Does samtools have a read limit?

Hi, my input is 9M reads. I ran it through samtools mpileup following BWA alignment. I set the max per-file depth to 1M and I got an output of about 250,000 reads. I know I didn’t lose that much to quality, so why is my output number higher? I also noticed that if I set the max per file depth to anything between 300,000-1,000,000, I still get 250,000 as my output. Does samtools have a read limit?

I never used samtools mpileup on galaxy but how did you counted the number of reads in the mpileup file?

Oh I counted later down the pipline. I use compute and I end up with a table with read number included

Did you used the output option --output-QNAME?

I am asking because although it is possible the get the total amount of reads from a mpileup file it is not that easy. As far as I can think of. And also as far as I know (but can be wrong) you can not do that with the compute tool. And again I can be wrong but I have the feeling you are misunderstanding the mpileup output.

I did not use the output option --output-QNAME. Well if the max-per-file depth does not determine how many reads at each base position, what does it do? Column 4 shows read number at each position? or am I completely wrong?

Yes column 4 shows the depth (amount of reads) mapped on that specific position so that is correct. But just summing up that column will not give you the correct total amount of mapped reads. Because let’s say you have position 500 and 501, a (big) part of the reads mapped on those positions are the same reads and counted double. And if you have 9M reads, they will be spread out over the full reference.

If you want to know the total amount of mapped reads you need to use Samtools flagstat.

You are right. I used Samtools flagstat and I got 9 M reads aligned (99.5% aligned). Is there anyway of checking how much reads I have after Samtools?

I still only have max 250,000 reads at a position following samtools.

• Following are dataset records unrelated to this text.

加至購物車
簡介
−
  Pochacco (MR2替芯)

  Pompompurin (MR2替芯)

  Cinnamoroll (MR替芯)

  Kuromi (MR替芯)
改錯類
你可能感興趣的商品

So you are expecting more then 250,000 reads per position. You could double check this with Samtools depth. Also in samtools mpileup you can disable the max depth by using a value of 0.

EDIT:

You also may need to rephrase your question.

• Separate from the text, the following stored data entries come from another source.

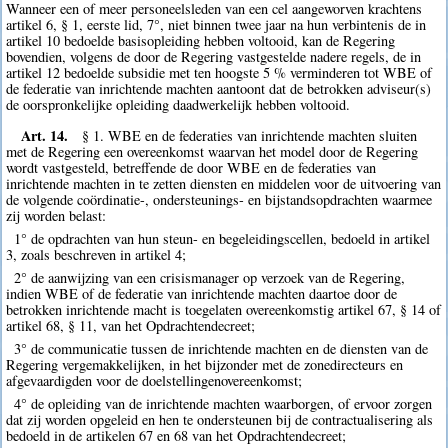
Wanneer een of meer personeelsleden van een cel aangeworven krachtens
artikel 6, § 1, eerste lid, 7°, niet binnen twee jaar na hun verbintenis de in
artikel 10 bedoelde basisopleiding hebben voltooid, kan de Regering
bovendien, volgens de door de Regering vastgestelde nadere regels, de in
artikel 12 bedoelde subsidie met ten hoogste 5 % verminderen tot WBE of
de federatie van inrichtende machten aantoont dat de betrokken adviseur(s)
de oorspronkelijke opleiding daadwerkelijk hebben voltooid.
Art. 14.
§ 1. WBE en de federaties van inrichtende machten sluiten
met de Regering een overeenkomst waarvan het model door de Regering
wordt vastgesteld, betreffende de door WBE en de federaties van
inrichtende machten in te zetten diensten en middelen voor de uitvoering van
de volgende coördinatie-, ondersteunings- en bijstandsopdrachten waarmee
zij worden belast:
1° de opdrachten van hun steun- en begeleidingscellen, bedoeld in artikel
3, zoals beschreven in artikel 4;
2° de aanwijzing van een crisismanager op verzoek van de Regering,
indien WBE of de federatie van inrichtende machten daartoe door de
betrokken inrichtende macht is toegelaten overeenkomstig artikel 67, § 14 of
artikel 68, § 11, van het Opdrachtendecreet;
3° de communicatie tussen de inrichtende machten en de diensten van de
Regering vergemakkelijken, in het bijzonder met de zonedirecteurs en
afgevaardigden voor de doelstellingenovereenkomst;
4° de opleiding van de inrichtende machten waarborgen, of ervoor zorgen
dat zij worden opgeleid en hen te ondersteunen bij de contractualisering als
bedoeld in de artikelen 67 en 68 van het Opdrachtendecreet;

I also noticed that if I set the max per file depth to anything between 300,000-1,000,000, I still get 250,000 as my output.

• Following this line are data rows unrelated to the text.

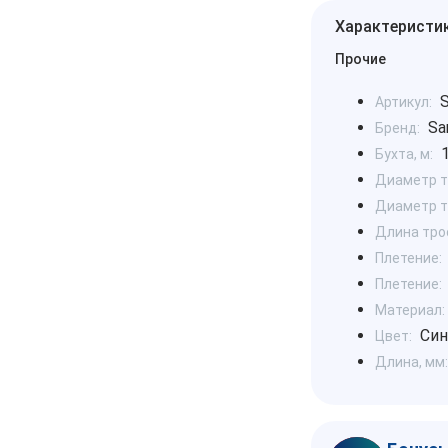
Характеристи
Прочие
Артикул:
Sa
Бренд:
Бухта, м:
Диаметр т
Диаметр т
Длина трос
Плетение:
Плетение:
Материал:
Син
Цвет:
Длина, мм:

If the max is 300,000 and the depth is lower then that (250,000) why would it change? I would expect a change if you set the max-depth to a lower then 250,000 value. Like 8000 or something

With Samtools depth I am getting ~7000 coverage at each position.

I expected more than 250,000 at each position because its 9 M reads over a genome size of 4 kb.

It seems I am losing 10,000 coverage at the BWA alignment stage. It is not samtools. Thanks for your help.